Requirement:
Print the line containing "Wandelen (GNW)" and all lines after it to the end of the records below, exactly as written. No pictures.

Record extracts:
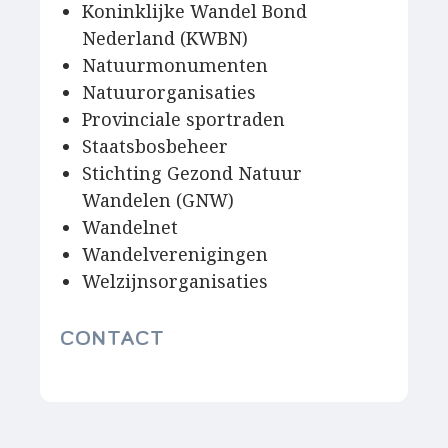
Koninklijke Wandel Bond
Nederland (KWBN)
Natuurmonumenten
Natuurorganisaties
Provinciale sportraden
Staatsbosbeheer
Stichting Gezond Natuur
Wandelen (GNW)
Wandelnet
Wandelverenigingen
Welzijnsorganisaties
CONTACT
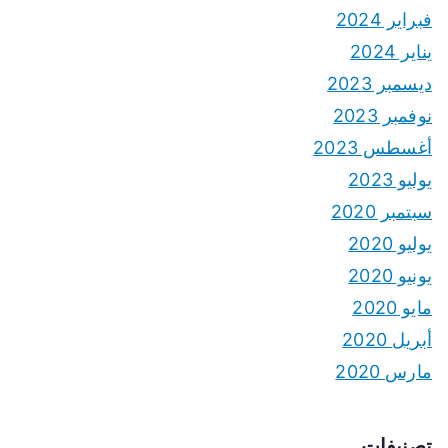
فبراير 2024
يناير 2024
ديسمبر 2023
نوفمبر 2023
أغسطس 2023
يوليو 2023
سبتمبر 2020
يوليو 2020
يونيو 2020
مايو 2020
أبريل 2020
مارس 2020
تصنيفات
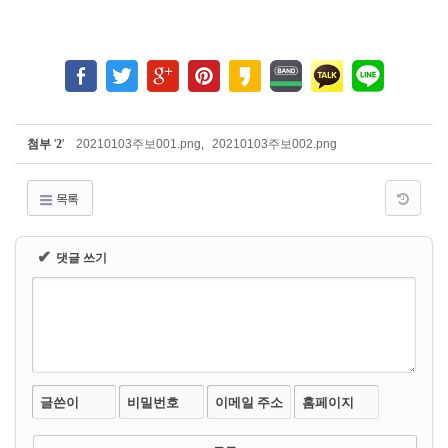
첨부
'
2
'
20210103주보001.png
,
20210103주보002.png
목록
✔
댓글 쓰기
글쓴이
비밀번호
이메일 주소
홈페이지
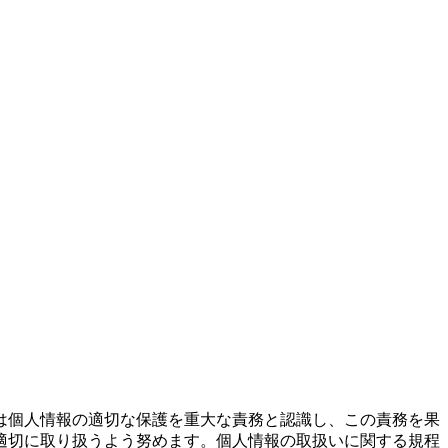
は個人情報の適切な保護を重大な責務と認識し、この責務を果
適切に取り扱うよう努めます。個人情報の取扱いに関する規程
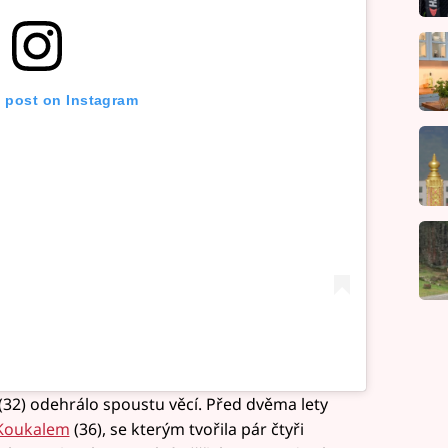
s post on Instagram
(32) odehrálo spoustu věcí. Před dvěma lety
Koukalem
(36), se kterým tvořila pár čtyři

Reply to the exercise:
Wandelen (GNW)
Wandelnet
Wandelverenigingen
Welzijnsorganisaties
CONTACT
فبراير 2024
يناير 2024
ديسمبر 2023
نوفمبر 2023
أغسطس 2023
يوليو 2023
سبتمبر 2020
يوليو 2020
يونيو 2020
مايو 2020
أبريل 2020
مارس 2020
تصنيفات
첨부
'
2
'
20210103주보001.png
,
20210103주보002.png
목록
✔
댓글 쓰기
글쓴이
비밀번호
이메일 주소
홈페이지
は個人情報の適切な保護を重大な責務と認識し、この責務を果
適切に取り扱うよう努めます。個人情報の取扱いに関する規程
s post on Instagram
(32) odehrálo spoustu věcí. Před dvěma lety
Koukalem
(36), se kterým tvořila pár čtyři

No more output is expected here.